(Dataset excerpts)
------------------------------------------------
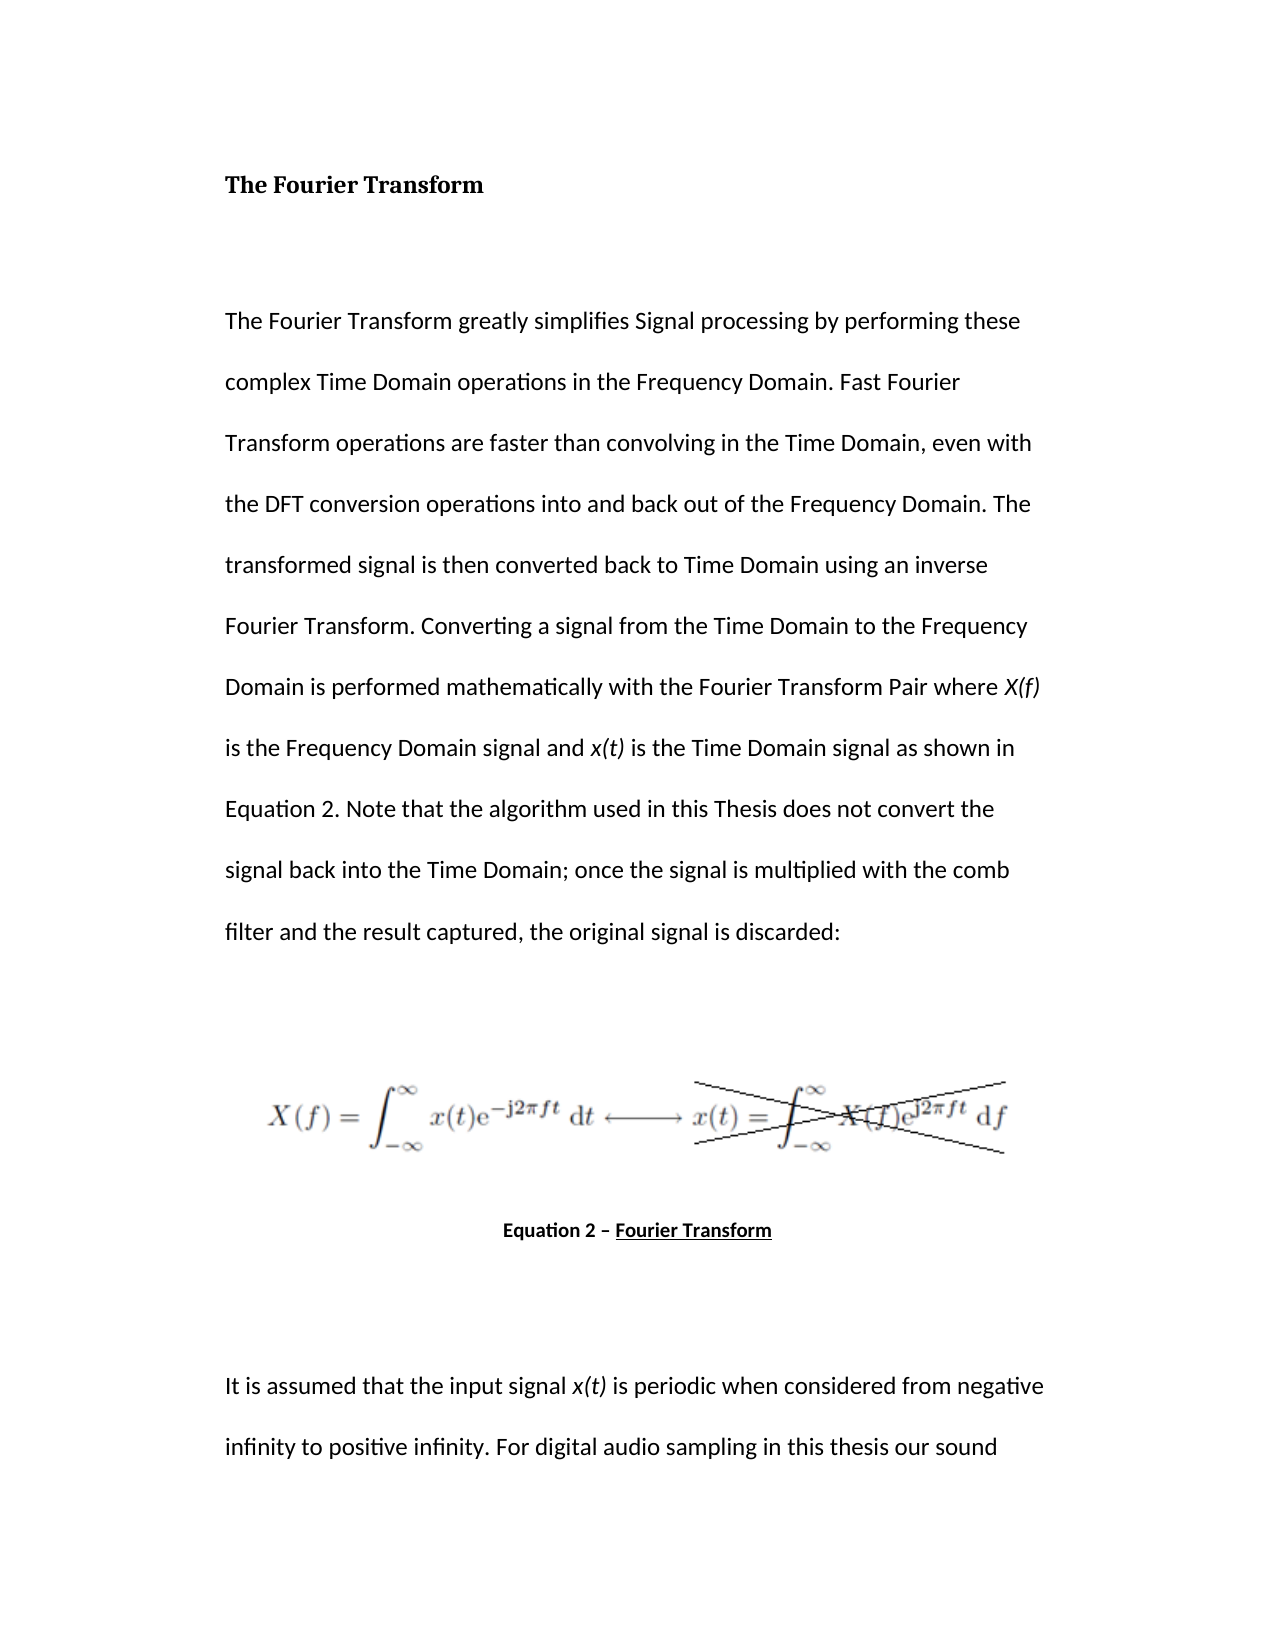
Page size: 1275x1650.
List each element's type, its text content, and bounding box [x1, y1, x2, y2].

subtitle The Fourier Transform [225, 171, 1050, 199]
text Equation 2 – Fourier Transform [225, 1217, 1050, 1242]
text The Fourier Transform greatly simplifies Signal processing by performing these complex Time Domain operations in the Frequency Domain. Fast Fourier Transform operations are faster than convolving in the Time Domain, even with the DFT conversion operations into and back out of the Frequency Domain. The transformed signal is then converted back to Time Domain using an inverse Fourier Transform. Converting a signal from the Time Domain to the Frequency Domain is performed mathematically with the Fourier Transform Pair where X(f) is the Frequency Domain signal and x(t) is the Time Domain signal as shown in Equation 2. Note that the algorithm used in this Thesis does not convert the signal back into the Time Domain; once the signal is multiplied with the comb filter and the result captured, the original signal is discarded: [225, 305, 1050, 946]
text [225, 1370, 1050, 1462]
picture [258, 1074, 1017, 1168]
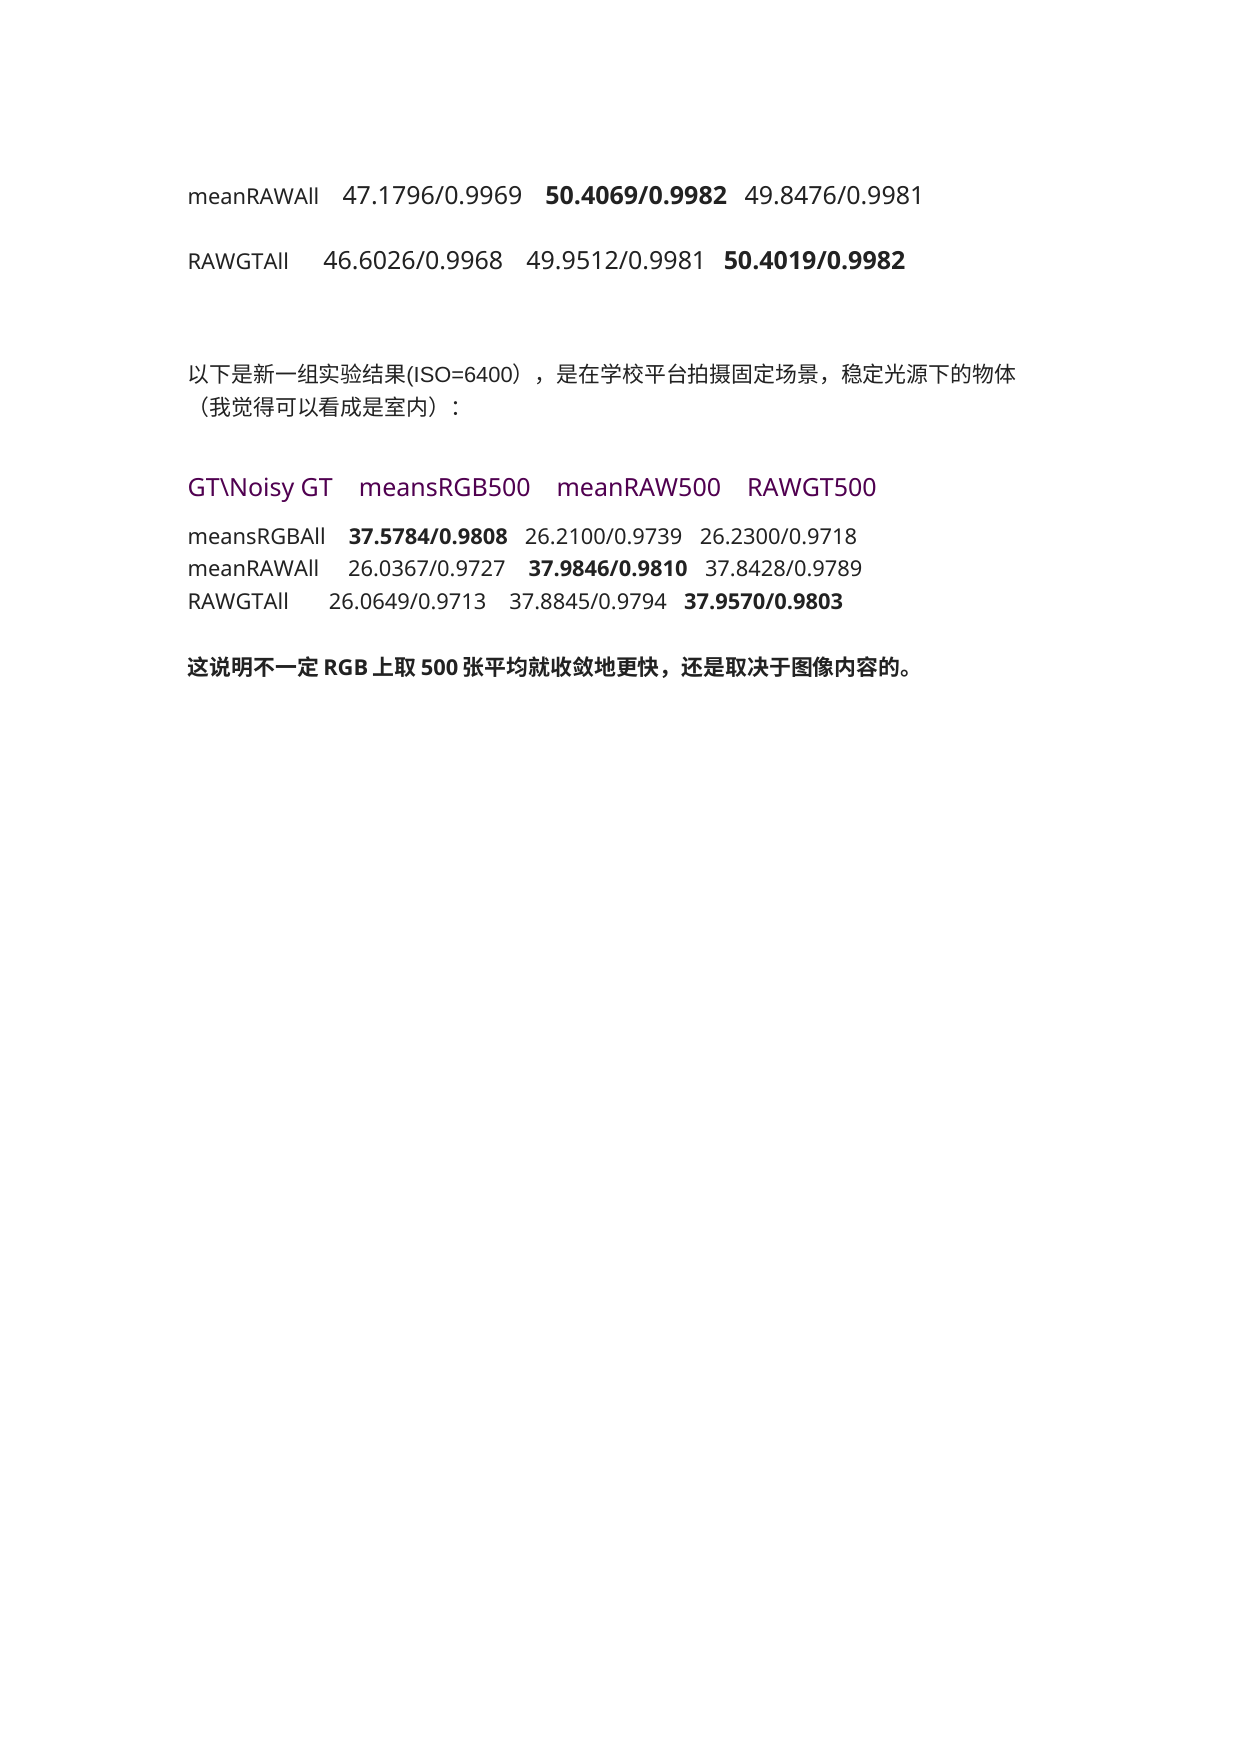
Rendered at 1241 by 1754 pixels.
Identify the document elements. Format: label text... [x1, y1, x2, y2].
------------------------------------------------
▸ WHAT NEEDS TO BE DONE
Restate, word for word, each line from the one with "text [225, 1370, 1050, 1462]" to the end of the entries, both included, and keep every picture out.

▸ RESPONSE TO THE EXERCISE
text [225, 1370, 1050, 1462]
picture [258, 1074, 1017, 1168]
Rendered at 1241 by 1754 pixels.
Identify the document elements. Format: label text... [x1, y1, x2, y2].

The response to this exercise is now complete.